Problem details =
From the records below, copy each line in which the string "middle" occurs.

Per-instance keypoint data:
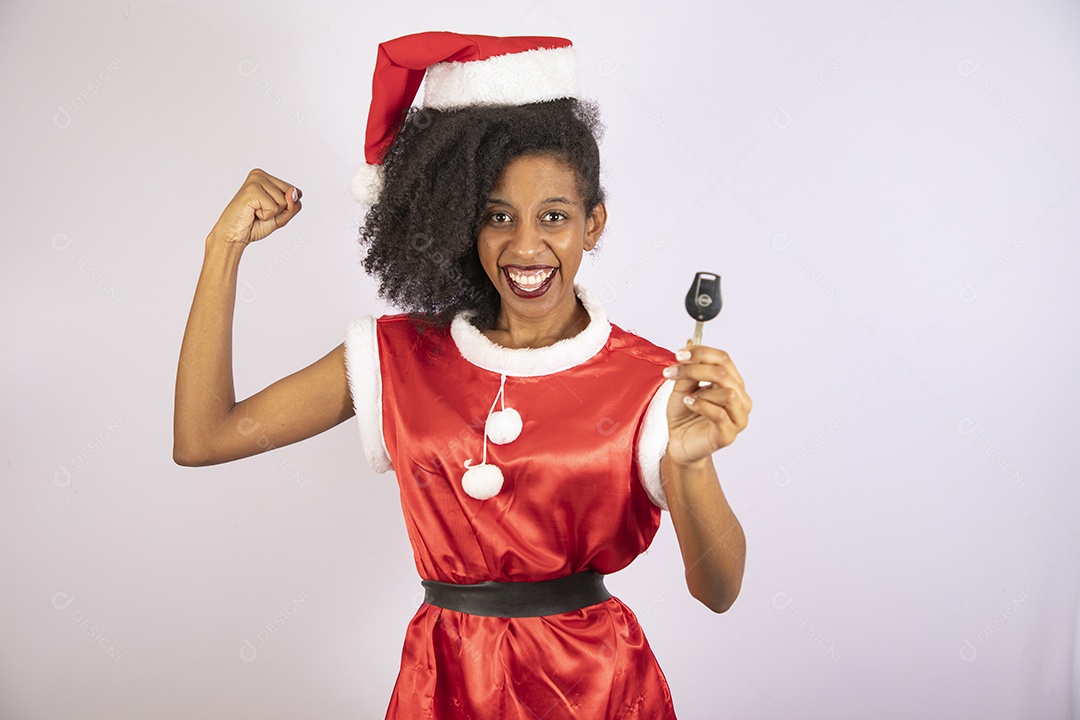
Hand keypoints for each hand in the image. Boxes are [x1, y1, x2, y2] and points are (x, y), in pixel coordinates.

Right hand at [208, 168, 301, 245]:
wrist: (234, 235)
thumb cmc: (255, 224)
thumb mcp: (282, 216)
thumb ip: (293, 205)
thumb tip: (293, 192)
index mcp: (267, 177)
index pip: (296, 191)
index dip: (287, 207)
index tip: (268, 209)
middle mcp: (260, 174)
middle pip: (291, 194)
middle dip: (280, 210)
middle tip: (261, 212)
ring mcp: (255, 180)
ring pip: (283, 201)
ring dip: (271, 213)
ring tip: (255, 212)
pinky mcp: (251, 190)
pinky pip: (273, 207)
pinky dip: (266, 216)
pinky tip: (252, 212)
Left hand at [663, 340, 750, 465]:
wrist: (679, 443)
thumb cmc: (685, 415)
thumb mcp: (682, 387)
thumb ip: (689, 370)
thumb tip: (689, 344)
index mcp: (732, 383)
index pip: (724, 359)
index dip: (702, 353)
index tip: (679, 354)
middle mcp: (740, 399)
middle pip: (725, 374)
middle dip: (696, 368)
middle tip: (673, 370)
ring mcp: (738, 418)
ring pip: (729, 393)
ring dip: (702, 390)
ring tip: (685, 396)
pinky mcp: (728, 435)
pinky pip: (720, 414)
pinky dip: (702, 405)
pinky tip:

Written solution =
middle mcp: (260, 174)
middle pip: (291, 194)
middle dip: (280, 210)
middle tip: (261, 212)
middle mcp: (740, 399)
middle pip: (725, 374)
middle dip: (696, 368)
middle tip: (673, 370)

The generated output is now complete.